Il y a trois ans déjà, les groupes Stasse
Les syndicats de médecins libéraux gardent un souvenir amer, voire cuisant, de la dernière concertation lancée par un gouvernement avec la profession sur l'avenir de la médecine libérale.
Au début de l'année 1998, Martine Aubry avait en effet annoncé la mise en place de quatre groupes de travail restreints chargés de plancher sur le rôle des unions de médecins libéraux, le mode de régulation des dépenses et de rémunération des médecins, l'informa-
tisation et le partage de l'information et la participation des médecins de ville aux programmes de santé publique.
Avec un objectif unique : définir rapidement des orientations consensuelles afin de renouer les fils d'un dialogue rompu. Ces groupes de travail s'étaient réunis dès mars 1998 sous l'égide de François Stasse, ancien directeur général de l'Assistance publique-Hôpitaux de Paris (AP-HP).
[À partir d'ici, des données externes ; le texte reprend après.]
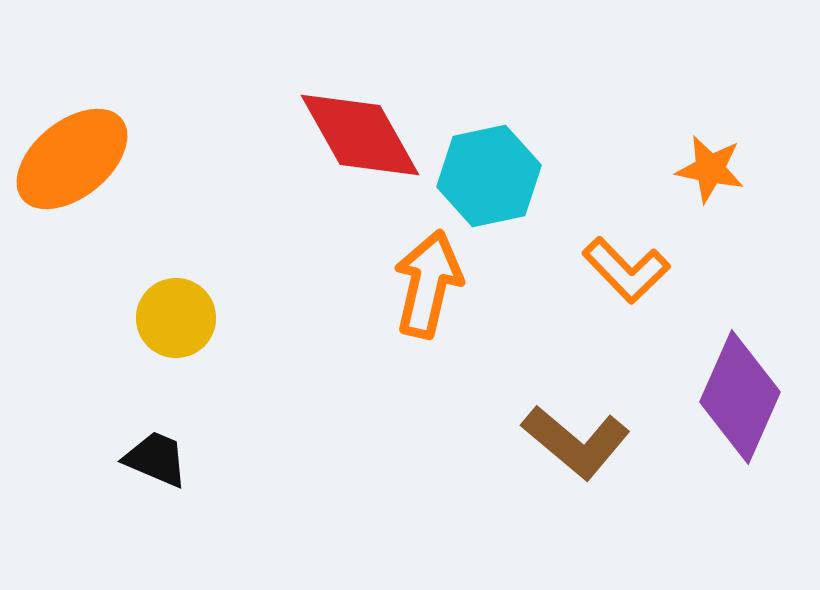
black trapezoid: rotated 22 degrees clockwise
Si les syndicats s'étaient d'abord réjouis de la dynamique créée, ces réunions trouvèrent très vite leur limite.
Sur le sujet le plus conflictuel, à savoir le mode de régulation des dépenses de soins de ville, aucun consensus ne fut trouvé. La loi de financement de la Sécurité sociale suivante ne modifia en rien l'esprit du plan Juppé et le malaise des professionnels de santé libéraux ne fit que croître. Rétrospectivement, la CSMF évoqua même
le « traumatisme » des groupes Stasse.